Mother Lange was born around 1789 in Cuba to a well-off family. She, along with hundreds of others, fled that country in the late 18th century when a revolution occurred. She came to Baltimore, where a great number of Catholic, French-speaking refugees had settled. Although Elizabeth was a refugee, she was well-educated and wealthy due to money left to her by her father.

Prior to the Emancipation Proclamation, there was no public education for Blacks in Baltimore since Maryland was a slave state and the education of slaves was outlawed. Mother Lange took charge of educating Black children in her own home in Baltimore at her own expense with another female refugee.

Archbishop James Whitfield challenged Elizabeth to establish a religious order of women for the education of Black children. In 1828, with the help of Sulpician Father James Joubert, S.S., Mother Lange and two other Black women started the first Black Catholic school in the Catholic Church in America. A year later, on July 2, 1829, three Black women, and Mother Lange pronounced vows to become the first religious order of women of African descent. She took the name Mary at her profession of vows. Mother Lange served as the first mother superior of the order from 1829 to 1832, then again from 1835 to 1841. Despite discouragement, racism and a lack of funds, Mother Lange continued to educate children and meet the total needs of the Black Catholic community.

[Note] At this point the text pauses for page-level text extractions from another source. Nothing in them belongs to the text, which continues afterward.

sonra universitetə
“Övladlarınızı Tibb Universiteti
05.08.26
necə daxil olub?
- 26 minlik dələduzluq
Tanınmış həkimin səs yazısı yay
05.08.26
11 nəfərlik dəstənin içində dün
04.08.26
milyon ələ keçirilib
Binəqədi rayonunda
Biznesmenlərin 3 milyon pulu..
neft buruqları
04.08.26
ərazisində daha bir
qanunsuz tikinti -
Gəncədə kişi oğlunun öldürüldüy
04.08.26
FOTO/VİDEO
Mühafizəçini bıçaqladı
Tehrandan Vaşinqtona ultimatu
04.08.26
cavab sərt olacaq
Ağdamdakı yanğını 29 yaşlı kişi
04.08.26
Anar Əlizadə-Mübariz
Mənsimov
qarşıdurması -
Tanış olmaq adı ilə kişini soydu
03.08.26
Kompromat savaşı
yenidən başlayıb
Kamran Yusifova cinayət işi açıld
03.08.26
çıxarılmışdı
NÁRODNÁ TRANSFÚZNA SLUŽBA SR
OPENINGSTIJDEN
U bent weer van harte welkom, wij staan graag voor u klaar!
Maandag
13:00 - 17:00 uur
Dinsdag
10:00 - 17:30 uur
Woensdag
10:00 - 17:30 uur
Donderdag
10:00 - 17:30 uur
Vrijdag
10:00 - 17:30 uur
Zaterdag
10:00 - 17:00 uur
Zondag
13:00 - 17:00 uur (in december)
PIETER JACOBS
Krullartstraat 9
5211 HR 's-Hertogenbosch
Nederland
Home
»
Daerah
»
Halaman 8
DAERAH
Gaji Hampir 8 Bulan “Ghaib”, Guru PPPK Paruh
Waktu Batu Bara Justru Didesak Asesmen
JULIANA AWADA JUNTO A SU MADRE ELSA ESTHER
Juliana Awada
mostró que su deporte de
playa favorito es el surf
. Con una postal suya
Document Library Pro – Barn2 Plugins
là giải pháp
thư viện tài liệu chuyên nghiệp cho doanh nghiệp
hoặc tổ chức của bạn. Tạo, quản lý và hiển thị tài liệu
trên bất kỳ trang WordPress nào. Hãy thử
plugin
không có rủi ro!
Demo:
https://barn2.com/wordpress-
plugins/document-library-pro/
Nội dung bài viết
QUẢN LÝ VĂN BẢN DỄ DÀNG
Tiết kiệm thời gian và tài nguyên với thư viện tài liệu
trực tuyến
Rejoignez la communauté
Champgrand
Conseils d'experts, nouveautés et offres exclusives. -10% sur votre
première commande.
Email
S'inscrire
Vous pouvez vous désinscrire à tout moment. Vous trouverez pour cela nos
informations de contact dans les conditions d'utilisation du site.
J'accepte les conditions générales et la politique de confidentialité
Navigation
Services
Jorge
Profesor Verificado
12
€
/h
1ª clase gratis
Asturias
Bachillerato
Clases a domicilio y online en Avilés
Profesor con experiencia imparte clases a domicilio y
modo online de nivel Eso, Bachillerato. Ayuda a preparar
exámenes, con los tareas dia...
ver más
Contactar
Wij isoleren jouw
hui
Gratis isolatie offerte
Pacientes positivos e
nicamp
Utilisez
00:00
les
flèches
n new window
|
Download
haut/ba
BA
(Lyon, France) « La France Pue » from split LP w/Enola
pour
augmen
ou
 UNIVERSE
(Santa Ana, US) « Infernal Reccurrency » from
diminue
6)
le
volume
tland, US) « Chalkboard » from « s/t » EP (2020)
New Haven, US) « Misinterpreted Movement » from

She died on February 3, 1882.

Today the Oblate Sisters of Providence number 125 sisters, 20 associates and 16 Guild members. Their motto: Providence will Provide!

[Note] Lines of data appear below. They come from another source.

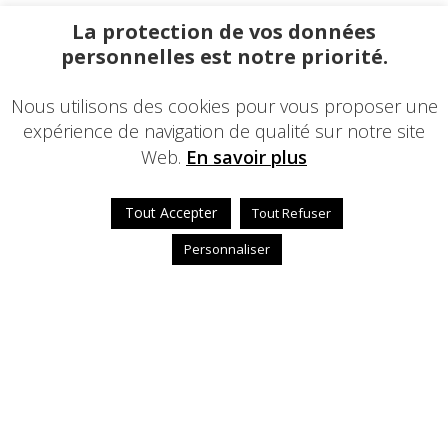
La protection de vos données
personnelles est notre priorité.
Nous utilisons des cookies pour vous proposer une
expérience de navigation de qualité sur notre site
Web.
En savoir plus
Tout Accepter
Tout Refuser
Personnaliser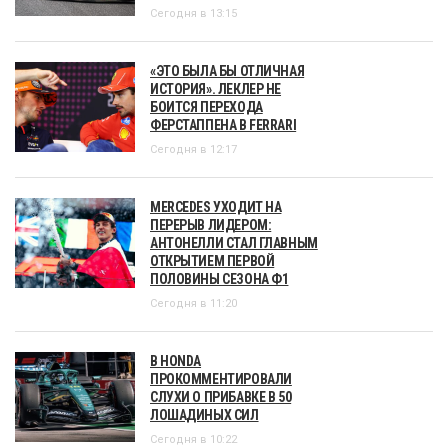
Сегодня в 13:15
«ЭТО БЫЛА БЫ ОТЛИЧНАЯ
ИСТОРИЯ». ЛЕКЛЕР НЕ
БОИТСЯ ПЕРЕХОДА
ФЕРСТАППЕНА В FERRARI
Сегодня в 12:17
MERCEDES УХОДИТ НА
ПЕРЕРЫВ ЛИДЕРОМ:
АНТОНЕЛЛИ СТАЛ ГЛАВНЫМ
ОТКРЫТИЕМ ПЕРВОЙ
ПОЛОВИНЫ СЕЗОНА Ф1
Сегодня в 11:20
В HONDA
ПРОКОММЕНТИРОВАЛИ
СЛУХИ О ПРИБАВКЕ В 50
ЛОШАДИНЫХ СИЛ
Сегодня в 10:22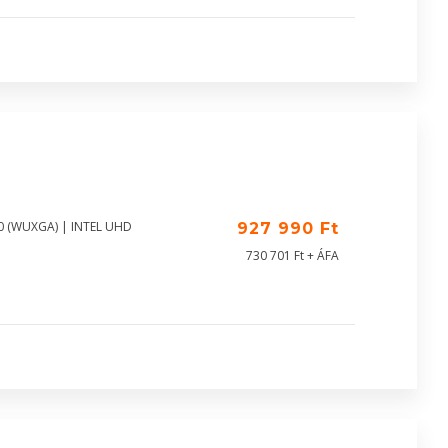
00 (WUXGA) | INTEL UHD
927 990 Ft
730 701 Ft + ÁFA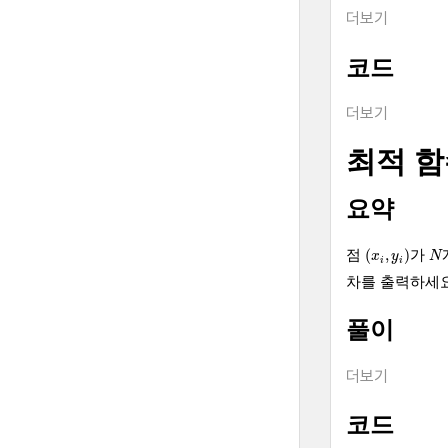
더보기
코드
더보기
최적 
요약
(
x
i
,
y
i
)
N
(
,
)
점
가
x
y
N
i
i
차를 출력하세요
풀이
더보기
코드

Source: Maryland Women’s Hall of Fame, Maryland State Archives.

“One can’t tell the history of the Catholic School system in this country without mentioning Mother Mary Lange. She was a visionary woman of deep faith and recognized the life-changing role of education in the lives of children, most especially those living on society’s margins.” 

Most Rev. William E. Lori, Archbishop of Baltimore

Mother Mary Lange Catholic School will be the new home for current students of Holy Angels Catholic School and Ss. James and John Catholic School, both bringing an exceptional amount of history.

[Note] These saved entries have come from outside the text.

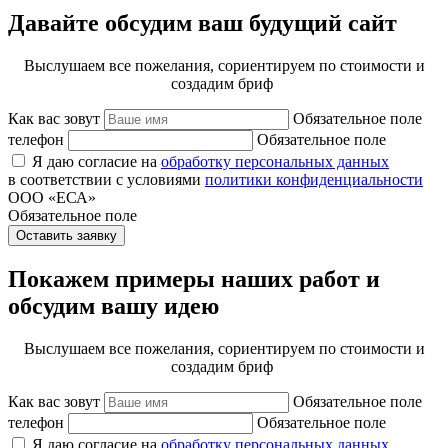
Давайте обсудим ваш будущий сайт
Выслушаем все пожелания, сориентируем по стоимости и
создадим бриф
Как вас зовут
Обязательное поле
телефон
Обязательное поле
Я даю согласие на
обработку персональных данных
в соответствии с условиями
политики конфиденциальности
ООО «ЕСА»
Обязательное поле
Оставить заявку
Покажем примеры наших работ и
обсудим вашу идею
Выслушаем все пожелания, сориентируем по стоимости и
создадим бриф
Как вас зовут
Обязательное поле
телефон
Обязательное поле
Я даю согласие на
обработку персональных данных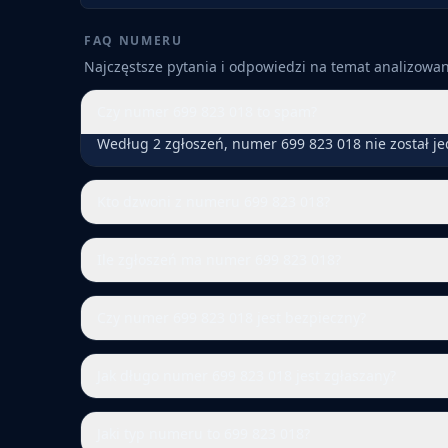
FAQ NUMERU
Najczęstsze pytania i odpowiedzi na temat analizow
Czy numer 699 823 018 to spam?
Według 2 zgłoszeń, numer 699 823 018 nie został j
Kto dzwoni z numeru 699 823 018?
Ile zgłoszeń ma numer 699 823 018?
Czy numer 699 823 018 jest bezpieczny?
Jak długo numer 699 823 018 jest zgłaszany?
Jaki typ numeru to 699 823 018?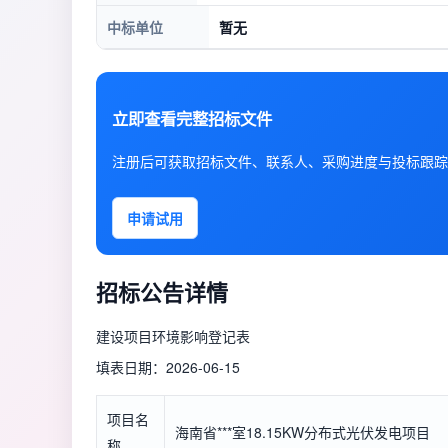
中标单位
暂无
立即查看完整招标文件
注册后可获取招标文件、联系人、采购进度与投标跟踪
申请试用
招标公告详情
建设项目环境影响登记表
填表日期：2026-06-15
项目名
海南省***室18.15KW分布式光伏发电项目
称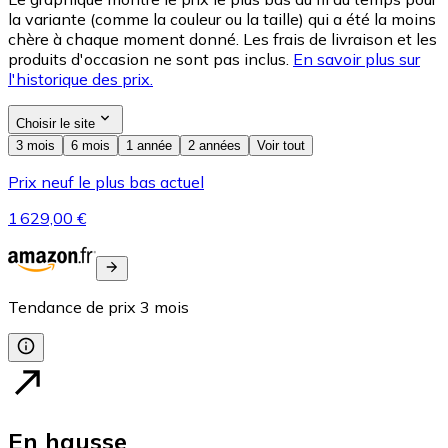
la variante (comme la couleur ou la taille) qui a été la moins
chère à chaque moment donné. Les frais de livraison et les
produits d'occasion ne sont pas inclus.
En savoir plus sur
l'historique des prix.
Choisir le site
3 mois
6 mois
1 année
2 années
Voir tout
Prix neuf le plus bas actuel
1 629,00 €
Tendance de prix
3
mois
En hausse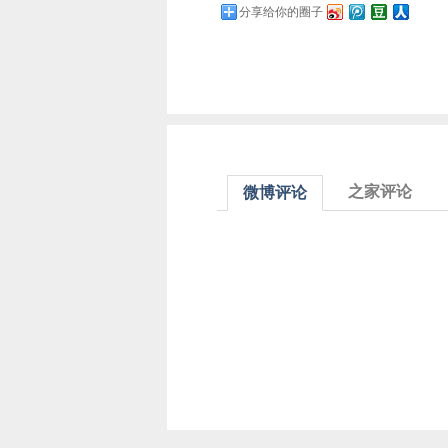
分享给你的圈子
之家评论
微博评论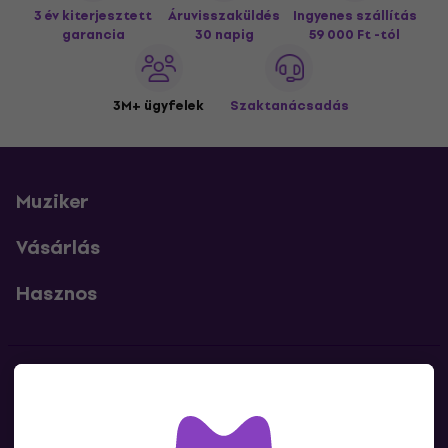
3 év kiterjesztett
Áruvisszaküldés
Ingyenes szállítás
garancia
30 napig
59 000 Ft -tól
3M+ ügyfelek
Szaktanácsadás
Muziker
Vásárlás
Hasznos
Kapcsolatok
Lépj kapcsolatba velünk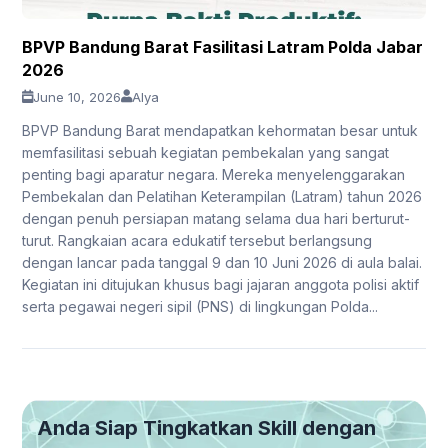
BPVP Bandung Barat Fasilitasi Latram Polda Jabar
2026
June 10, 2026
Alya
BPVP Bandung Barat mendapatkan kehormatan besar untuk
memfasilitasi sebuah kegiatan pembekalan yang sangat
penting bagi aparatur negara. Mereka menyelenggarakan
Pembekalan dan Pelatihan Keterampilan (Latram) tahun 2026
dengan penuh persiapan matang selama dua hari berturut-
turut. Rangkaian acara edukatif tersebut berlangsung
dengan lancar pada tanggal 9 dan 10 Juni 2026 di aula balai.
Kegiatan ini ditujukan khusus bagi jajaran anggota polisi aktif
serta pegawai negeri sipil (PNS) di lingkungan Polda...
Anda Siap Tingkatkan Skill dengan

Saints James and John Catholic School

With history reaching back to 1847, Saints James and John Catholic School has been educating children in the Catholic tradition for more than a century. Ss. James and John School is one of the oldest Black Catholic Schools in Baltimore.   

Holy Angels Catholic School

Holy Angels’ history can be traced back to generations of families from Father Charles Hall, St. Peter Claver, St. Ambrose, St. Bernadine, and St. William of York. Families who attended these schools continued their tradition of a Catholic education for their children and grandchildren at Holy Angels.